By Ethan Wolff-Mann
March 15, 2016

Around 1599, William Shakespeare famously wrote “Beware the Ides of March” in the play Julius Caesar. And for many years it was just something that was bad for Caesar, who was assassinated by Marcus Junius Brutus the Younger in the senate on that date, which corresponds to March 15, in the year 44 B.C.E.

But from 1918 to 1954 everyone was wary of it, because March 15 used to be tax day.

After the 16th amendment was passed in 1913 allowing the government to collect income taxes, tax day was briefly March 1 before moving in 1918 to March 15th, where it sat for 36 years. In 1954 the IRS reorganized and moved it to its current date of April 15, a shift that wasn’t really explained at the time. In 2002, the IRS told Fortune that it was to “spread out the peak workload,” but another tax expert, professor Ed McCaffery of USC, explained that as the tax covered more of the middle class, the IRS needed to issue more refunds. Pushing back the date allowed the Feds to hang on your money longer, McCaffery said.

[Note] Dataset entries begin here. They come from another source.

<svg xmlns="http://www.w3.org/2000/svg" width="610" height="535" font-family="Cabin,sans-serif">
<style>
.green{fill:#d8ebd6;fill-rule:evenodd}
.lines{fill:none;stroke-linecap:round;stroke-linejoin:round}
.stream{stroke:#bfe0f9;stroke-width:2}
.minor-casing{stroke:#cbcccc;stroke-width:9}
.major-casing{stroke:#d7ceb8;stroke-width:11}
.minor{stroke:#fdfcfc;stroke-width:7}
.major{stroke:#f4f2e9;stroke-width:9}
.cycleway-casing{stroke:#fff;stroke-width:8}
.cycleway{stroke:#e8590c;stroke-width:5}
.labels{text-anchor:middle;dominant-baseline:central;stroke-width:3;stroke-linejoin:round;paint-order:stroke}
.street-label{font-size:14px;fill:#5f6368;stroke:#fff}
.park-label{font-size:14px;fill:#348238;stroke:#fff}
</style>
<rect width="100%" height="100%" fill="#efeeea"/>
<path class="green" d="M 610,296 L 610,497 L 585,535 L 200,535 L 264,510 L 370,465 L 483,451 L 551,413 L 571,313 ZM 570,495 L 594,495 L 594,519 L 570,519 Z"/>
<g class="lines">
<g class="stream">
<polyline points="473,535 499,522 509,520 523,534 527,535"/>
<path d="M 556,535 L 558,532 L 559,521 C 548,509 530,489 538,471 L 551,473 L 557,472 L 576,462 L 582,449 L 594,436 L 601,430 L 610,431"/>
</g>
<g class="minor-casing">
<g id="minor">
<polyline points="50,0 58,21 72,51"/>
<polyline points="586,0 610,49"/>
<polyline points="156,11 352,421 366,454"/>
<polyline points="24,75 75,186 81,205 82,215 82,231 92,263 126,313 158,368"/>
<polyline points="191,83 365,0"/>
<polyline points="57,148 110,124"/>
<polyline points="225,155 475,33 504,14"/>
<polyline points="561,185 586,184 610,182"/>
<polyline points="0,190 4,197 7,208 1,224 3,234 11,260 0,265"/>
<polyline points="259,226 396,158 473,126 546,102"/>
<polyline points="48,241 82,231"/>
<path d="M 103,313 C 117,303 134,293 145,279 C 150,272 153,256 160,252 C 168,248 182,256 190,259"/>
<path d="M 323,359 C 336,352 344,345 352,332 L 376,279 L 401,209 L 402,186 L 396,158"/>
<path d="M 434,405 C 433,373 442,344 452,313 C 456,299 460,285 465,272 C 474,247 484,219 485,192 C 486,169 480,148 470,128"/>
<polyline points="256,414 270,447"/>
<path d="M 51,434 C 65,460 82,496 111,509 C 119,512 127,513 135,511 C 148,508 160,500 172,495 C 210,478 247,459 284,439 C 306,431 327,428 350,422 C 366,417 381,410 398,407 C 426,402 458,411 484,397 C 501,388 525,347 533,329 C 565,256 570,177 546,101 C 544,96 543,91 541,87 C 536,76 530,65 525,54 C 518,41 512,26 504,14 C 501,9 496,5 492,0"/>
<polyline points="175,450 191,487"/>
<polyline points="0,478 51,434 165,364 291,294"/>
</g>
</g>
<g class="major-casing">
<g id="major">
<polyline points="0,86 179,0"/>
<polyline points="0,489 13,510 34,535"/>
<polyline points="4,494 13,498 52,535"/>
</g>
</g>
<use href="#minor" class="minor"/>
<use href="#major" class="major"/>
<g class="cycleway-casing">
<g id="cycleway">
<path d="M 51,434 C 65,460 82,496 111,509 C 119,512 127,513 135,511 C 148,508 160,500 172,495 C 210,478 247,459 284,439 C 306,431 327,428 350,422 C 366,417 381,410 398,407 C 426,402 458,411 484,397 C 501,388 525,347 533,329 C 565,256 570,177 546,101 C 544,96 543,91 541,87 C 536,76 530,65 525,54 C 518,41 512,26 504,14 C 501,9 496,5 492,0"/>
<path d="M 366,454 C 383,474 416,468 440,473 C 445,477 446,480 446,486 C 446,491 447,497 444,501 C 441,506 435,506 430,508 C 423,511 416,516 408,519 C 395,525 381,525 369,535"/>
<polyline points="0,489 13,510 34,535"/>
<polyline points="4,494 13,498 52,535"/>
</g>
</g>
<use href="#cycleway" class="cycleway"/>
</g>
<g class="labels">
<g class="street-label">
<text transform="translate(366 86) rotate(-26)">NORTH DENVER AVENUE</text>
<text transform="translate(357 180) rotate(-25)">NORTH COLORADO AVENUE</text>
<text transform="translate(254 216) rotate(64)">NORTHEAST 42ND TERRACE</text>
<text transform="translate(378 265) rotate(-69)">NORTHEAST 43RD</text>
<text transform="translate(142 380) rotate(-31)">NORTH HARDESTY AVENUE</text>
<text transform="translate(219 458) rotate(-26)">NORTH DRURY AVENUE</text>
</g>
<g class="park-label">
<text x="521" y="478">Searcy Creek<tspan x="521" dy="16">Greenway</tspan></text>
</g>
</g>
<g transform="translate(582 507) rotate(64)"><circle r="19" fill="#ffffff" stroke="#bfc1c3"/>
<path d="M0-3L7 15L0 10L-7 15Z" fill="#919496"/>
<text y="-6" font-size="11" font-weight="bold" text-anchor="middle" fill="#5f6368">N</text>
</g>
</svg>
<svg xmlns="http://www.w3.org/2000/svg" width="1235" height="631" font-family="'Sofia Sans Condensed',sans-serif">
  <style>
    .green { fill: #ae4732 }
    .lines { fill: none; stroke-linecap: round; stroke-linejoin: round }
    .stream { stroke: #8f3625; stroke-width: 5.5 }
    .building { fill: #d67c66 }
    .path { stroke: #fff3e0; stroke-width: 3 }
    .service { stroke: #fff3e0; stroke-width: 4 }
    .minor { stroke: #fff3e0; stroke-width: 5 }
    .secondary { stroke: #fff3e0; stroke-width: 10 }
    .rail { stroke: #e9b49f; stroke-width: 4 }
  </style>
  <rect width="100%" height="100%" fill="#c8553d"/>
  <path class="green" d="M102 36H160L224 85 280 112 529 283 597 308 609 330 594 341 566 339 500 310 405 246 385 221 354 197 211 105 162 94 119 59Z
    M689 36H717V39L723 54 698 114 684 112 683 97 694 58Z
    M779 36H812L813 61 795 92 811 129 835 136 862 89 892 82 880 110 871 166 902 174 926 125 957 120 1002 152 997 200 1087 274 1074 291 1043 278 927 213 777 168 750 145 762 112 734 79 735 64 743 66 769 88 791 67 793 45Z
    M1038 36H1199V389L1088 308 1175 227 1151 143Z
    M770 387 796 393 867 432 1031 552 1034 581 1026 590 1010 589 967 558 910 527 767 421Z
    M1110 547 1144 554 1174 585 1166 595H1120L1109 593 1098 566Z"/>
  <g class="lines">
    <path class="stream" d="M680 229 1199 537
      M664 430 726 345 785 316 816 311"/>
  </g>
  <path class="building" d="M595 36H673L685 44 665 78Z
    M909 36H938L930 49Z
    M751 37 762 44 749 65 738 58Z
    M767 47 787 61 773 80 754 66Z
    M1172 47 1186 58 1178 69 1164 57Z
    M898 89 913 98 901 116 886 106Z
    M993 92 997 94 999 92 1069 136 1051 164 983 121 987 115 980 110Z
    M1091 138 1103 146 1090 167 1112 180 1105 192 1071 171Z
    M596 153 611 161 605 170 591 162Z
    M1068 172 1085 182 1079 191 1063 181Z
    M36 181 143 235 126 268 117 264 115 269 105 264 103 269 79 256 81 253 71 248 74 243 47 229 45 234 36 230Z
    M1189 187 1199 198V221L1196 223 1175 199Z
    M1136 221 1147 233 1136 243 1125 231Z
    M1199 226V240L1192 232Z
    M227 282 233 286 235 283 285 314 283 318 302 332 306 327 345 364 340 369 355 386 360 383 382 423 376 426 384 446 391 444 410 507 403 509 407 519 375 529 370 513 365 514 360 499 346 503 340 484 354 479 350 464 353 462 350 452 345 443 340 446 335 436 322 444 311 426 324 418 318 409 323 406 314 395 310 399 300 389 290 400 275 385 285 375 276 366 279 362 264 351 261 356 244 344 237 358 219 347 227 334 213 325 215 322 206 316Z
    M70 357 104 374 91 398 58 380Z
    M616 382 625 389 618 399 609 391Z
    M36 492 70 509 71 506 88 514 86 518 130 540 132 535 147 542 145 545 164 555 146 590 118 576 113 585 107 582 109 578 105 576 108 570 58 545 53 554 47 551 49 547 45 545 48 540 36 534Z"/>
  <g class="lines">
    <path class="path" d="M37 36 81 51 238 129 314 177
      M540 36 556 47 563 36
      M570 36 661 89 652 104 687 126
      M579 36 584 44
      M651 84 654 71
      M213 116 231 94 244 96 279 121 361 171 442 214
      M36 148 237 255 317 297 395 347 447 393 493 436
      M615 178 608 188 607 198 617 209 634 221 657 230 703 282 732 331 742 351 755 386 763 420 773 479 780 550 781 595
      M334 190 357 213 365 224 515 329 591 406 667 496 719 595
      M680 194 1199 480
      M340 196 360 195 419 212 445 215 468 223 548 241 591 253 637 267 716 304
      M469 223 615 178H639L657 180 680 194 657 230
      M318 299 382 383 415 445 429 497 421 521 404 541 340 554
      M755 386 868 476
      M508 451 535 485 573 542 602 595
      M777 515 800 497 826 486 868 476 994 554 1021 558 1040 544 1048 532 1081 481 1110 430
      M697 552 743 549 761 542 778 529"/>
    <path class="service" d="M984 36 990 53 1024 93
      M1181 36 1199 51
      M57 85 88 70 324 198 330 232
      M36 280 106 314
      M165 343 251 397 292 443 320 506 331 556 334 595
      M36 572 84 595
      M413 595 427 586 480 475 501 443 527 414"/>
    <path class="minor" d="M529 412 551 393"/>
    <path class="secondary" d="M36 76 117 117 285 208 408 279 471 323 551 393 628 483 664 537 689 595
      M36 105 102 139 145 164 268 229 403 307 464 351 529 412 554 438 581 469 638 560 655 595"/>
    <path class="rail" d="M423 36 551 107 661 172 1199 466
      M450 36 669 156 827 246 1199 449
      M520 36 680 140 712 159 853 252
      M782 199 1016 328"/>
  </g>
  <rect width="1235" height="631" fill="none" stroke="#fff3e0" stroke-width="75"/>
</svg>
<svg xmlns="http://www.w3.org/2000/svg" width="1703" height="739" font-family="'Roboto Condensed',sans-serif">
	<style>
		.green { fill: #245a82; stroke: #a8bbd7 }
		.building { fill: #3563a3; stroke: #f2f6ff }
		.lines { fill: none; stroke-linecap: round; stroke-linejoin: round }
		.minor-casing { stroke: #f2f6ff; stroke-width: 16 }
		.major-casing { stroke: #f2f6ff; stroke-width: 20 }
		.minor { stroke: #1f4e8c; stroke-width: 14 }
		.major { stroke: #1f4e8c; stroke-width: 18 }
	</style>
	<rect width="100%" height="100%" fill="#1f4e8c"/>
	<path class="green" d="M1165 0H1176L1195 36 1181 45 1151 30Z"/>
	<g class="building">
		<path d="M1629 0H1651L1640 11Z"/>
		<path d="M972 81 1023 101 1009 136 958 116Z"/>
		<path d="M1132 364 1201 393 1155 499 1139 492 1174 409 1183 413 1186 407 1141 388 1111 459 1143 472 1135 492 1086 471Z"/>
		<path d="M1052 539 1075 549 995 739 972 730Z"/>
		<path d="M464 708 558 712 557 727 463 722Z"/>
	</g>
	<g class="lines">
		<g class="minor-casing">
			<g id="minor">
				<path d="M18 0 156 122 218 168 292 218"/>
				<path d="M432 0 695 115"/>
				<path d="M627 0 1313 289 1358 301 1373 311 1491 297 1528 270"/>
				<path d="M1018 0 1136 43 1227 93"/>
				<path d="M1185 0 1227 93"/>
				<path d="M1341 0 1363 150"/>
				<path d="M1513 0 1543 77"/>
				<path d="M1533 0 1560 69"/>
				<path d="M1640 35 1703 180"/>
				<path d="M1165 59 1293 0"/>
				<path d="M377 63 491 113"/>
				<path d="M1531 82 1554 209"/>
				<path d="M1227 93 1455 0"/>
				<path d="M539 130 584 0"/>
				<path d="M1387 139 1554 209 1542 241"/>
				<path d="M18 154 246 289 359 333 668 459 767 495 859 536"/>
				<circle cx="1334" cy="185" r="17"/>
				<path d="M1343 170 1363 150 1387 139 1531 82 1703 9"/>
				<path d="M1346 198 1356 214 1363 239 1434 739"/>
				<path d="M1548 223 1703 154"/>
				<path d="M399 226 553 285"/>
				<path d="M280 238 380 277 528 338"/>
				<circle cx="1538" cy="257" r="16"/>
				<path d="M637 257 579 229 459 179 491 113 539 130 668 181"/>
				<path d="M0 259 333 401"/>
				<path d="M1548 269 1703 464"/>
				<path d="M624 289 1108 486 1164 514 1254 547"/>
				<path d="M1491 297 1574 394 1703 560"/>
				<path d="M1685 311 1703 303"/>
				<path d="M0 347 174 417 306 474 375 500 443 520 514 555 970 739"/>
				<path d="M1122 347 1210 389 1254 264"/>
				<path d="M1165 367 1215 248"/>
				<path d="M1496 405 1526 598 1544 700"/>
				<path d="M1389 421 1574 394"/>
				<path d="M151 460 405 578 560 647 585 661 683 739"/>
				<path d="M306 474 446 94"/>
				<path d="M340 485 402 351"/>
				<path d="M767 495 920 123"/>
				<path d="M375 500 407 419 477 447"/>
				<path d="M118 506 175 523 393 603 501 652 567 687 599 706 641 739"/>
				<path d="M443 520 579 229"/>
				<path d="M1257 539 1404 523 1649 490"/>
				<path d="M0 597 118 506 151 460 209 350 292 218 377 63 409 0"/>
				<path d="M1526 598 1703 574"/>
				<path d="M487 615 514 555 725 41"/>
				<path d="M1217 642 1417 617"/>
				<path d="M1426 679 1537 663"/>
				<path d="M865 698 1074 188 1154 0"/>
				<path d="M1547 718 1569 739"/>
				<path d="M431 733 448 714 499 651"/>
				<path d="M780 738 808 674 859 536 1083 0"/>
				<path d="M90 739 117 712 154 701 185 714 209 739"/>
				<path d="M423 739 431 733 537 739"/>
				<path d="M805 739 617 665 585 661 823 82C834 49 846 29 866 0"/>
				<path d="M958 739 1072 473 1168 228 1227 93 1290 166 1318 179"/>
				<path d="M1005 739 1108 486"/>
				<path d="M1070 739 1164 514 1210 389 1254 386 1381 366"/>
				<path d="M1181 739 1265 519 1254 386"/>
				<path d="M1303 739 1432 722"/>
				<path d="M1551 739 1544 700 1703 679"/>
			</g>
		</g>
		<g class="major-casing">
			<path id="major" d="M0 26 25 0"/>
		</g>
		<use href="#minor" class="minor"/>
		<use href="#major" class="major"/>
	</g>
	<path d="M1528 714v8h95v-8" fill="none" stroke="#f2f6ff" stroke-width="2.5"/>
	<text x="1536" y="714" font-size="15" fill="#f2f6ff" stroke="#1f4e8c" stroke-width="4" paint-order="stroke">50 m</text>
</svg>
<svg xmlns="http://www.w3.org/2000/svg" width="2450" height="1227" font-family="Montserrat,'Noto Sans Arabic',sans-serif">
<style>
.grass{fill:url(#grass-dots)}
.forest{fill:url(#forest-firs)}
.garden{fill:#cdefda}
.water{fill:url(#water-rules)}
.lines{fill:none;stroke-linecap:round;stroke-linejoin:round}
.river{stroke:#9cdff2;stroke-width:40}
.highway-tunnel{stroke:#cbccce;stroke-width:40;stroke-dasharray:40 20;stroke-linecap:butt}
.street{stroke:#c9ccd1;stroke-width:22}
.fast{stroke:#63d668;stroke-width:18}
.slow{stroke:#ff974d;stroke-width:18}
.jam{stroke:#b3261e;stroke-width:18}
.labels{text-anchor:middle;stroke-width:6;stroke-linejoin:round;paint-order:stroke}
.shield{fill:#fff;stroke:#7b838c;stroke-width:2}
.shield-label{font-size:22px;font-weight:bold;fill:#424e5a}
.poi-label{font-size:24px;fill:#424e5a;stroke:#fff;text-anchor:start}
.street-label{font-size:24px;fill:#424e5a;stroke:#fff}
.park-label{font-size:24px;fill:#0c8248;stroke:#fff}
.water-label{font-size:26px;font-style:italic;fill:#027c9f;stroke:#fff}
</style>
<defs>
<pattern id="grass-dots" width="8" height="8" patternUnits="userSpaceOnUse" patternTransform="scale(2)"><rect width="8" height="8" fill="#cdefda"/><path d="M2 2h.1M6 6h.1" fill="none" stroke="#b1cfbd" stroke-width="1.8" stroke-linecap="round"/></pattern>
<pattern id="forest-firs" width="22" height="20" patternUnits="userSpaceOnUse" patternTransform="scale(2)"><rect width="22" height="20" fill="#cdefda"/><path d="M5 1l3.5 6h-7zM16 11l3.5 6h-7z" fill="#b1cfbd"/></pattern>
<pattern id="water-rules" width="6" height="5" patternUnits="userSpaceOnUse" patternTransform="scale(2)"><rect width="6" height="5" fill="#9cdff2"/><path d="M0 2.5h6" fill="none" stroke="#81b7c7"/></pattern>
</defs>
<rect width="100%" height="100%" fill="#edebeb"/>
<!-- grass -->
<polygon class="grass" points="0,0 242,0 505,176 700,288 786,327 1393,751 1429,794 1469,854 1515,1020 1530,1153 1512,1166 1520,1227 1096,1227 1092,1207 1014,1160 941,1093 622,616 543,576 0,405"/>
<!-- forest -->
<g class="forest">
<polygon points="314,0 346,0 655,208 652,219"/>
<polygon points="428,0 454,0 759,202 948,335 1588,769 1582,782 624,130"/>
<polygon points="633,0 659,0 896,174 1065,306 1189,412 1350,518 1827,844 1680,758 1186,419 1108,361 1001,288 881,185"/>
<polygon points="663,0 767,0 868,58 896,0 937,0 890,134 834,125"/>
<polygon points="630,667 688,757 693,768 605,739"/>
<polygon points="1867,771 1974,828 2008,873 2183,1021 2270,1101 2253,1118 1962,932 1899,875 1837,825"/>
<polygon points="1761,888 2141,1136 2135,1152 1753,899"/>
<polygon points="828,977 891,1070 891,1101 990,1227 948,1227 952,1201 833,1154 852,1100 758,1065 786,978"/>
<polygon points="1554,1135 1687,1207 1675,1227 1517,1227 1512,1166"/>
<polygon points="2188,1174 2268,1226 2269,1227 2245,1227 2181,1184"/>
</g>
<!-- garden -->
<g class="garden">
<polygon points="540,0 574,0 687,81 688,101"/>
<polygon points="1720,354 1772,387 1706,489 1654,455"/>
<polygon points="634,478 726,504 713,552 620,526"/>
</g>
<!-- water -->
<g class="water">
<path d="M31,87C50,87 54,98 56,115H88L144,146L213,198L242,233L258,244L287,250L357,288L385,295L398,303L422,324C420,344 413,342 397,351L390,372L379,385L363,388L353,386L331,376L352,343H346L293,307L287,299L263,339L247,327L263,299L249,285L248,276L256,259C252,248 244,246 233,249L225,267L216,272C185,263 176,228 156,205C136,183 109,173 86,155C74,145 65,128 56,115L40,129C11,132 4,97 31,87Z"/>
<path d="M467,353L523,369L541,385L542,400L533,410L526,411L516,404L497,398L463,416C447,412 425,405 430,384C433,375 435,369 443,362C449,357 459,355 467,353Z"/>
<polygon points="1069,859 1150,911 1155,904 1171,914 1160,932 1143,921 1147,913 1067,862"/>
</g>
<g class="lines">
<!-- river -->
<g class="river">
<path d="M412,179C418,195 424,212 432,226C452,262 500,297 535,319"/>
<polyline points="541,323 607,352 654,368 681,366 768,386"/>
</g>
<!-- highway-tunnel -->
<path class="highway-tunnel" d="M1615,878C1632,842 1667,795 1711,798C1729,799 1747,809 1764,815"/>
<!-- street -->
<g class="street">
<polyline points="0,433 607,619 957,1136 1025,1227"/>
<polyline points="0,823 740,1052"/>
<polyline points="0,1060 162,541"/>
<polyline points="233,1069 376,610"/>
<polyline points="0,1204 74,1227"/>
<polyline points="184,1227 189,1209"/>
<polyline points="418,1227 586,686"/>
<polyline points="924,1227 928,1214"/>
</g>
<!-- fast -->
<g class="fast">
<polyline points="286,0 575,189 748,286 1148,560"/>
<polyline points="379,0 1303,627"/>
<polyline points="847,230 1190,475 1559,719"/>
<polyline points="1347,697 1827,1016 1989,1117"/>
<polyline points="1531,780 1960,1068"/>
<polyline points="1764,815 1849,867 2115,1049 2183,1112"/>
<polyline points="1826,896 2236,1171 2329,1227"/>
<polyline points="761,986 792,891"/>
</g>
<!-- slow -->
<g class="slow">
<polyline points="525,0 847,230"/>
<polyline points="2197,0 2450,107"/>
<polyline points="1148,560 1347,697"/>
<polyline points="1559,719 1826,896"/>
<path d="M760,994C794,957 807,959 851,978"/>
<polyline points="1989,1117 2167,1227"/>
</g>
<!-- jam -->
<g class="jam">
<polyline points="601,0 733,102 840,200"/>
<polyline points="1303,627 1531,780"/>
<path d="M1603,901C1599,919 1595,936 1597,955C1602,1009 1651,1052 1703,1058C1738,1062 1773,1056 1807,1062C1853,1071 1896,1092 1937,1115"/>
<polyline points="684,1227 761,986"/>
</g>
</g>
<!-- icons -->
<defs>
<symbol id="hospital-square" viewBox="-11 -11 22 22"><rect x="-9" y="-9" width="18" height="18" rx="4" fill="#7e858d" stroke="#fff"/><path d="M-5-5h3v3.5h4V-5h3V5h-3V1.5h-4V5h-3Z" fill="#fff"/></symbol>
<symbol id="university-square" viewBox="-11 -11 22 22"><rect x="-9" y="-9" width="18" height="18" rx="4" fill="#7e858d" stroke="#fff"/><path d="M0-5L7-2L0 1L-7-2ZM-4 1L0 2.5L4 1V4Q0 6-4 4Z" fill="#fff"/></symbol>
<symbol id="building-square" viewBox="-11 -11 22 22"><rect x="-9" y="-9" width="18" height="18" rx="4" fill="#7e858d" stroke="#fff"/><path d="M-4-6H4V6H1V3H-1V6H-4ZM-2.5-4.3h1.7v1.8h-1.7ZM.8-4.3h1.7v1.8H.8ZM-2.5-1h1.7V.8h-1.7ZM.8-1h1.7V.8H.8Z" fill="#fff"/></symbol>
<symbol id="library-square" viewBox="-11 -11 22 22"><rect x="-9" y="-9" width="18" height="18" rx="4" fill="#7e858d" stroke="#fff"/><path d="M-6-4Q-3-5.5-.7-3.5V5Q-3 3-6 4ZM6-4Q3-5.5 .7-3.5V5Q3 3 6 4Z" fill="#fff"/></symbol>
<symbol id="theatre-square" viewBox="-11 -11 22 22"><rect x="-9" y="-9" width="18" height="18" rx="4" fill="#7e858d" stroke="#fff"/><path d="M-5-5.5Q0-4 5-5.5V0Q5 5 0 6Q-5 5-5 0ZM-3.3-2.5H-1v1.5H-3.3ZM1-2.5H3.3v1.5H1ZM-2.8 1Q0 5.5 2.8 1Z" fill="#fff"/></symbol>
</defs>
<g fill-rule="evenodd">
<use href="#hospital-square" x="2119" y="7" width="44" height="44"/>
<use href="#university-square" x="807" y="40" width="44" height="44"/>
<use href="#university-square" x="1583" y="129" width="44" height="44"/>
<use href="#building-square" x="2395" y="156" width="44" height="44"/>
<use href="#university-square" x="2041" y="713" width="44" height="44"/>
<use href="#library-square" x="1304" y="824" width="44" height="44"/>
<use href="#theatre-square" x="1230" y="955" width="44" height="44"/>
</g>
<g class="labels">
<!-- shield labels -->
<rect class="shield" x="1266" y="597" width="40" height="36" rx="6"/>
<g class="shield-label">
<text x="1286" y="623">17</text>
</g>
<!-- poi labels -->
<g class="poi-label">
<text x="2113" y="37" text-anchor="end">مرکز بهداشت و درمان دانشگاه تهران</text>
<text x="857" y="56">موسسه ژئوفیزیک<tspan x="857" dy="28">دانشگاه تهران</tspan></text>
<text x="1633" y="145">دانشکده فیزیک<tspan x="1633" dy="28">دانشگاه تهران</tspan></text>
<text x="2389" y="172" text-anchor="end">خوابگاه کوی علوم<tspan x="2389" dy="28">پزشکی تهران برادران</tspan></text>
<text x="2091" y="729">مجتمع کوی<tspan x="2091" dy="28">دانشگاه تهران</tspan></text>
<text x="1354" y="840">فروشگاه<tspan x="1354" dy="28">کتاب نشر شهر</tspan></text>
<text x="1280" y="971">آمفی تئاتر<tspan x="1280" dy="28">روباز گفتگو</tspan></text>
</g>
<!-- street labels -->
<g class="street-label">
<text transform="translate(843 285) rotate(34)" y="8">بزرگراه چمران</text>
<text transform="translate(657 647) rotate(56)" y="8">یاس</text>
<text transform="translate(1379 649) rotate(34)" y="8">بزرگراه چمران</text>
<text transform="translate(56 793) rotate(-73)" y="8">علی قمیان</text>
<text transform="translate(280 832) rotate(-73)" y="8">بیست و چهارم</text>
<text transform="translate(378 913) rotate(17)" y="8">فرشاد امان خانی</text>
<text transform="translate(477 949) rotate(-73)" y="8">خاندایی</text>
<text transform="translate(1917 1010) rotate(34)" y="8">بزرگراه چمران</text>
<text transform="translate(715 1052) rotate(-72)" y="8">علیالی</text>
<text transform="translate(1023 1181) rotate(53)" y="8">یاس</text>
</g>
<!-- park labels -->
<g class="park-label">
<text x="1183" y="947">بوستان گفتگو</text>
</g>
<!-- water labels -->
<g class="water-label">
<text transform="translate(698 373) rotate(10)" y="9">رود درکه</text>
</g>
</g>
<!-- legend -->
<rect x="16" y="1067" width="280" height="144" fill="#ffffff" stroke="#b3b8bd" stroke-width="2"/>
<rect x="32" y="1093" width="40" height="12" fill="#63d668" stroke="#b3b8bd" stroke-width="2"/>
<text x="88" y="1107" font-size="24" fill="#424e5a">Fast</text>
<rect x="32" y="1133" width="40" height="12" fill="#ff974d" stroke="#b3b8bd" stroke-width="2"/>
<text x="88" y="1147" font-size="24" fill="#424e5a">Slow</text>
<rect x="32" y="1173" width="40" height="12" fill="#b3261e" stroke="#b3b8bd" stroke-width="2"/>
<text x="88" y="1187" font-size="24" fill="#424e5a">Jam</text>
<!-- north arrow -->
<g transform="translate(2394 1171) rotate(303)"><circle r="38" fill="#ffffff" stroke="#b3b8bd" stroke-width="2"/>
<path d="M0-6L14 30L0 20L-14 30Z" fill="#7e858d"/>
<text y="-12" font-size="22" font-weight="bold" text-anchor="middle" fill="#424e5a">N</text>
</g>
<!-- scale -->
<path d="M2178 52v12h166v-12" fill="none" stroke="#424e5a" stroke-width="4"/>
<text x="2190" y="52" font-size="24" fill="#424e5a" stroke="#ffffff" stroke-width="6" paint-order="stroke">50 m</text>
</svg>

And what is (not are) the Ides of March exactly? According to the dictionary, “ides” was traditionally the midpoint of a calendar month, usually the 13th or the 15th.

If you want to get into the weeds, the 355-day Roman calendar didn’t number individual days but worked off of midpoints (i.e., the “ides”) and other divisions like “nones” (eight days before the ides) and “kalends” (the beginning of the month). It was complicated and unwieldy, which is why it lives on today only in Shakespeare’s play.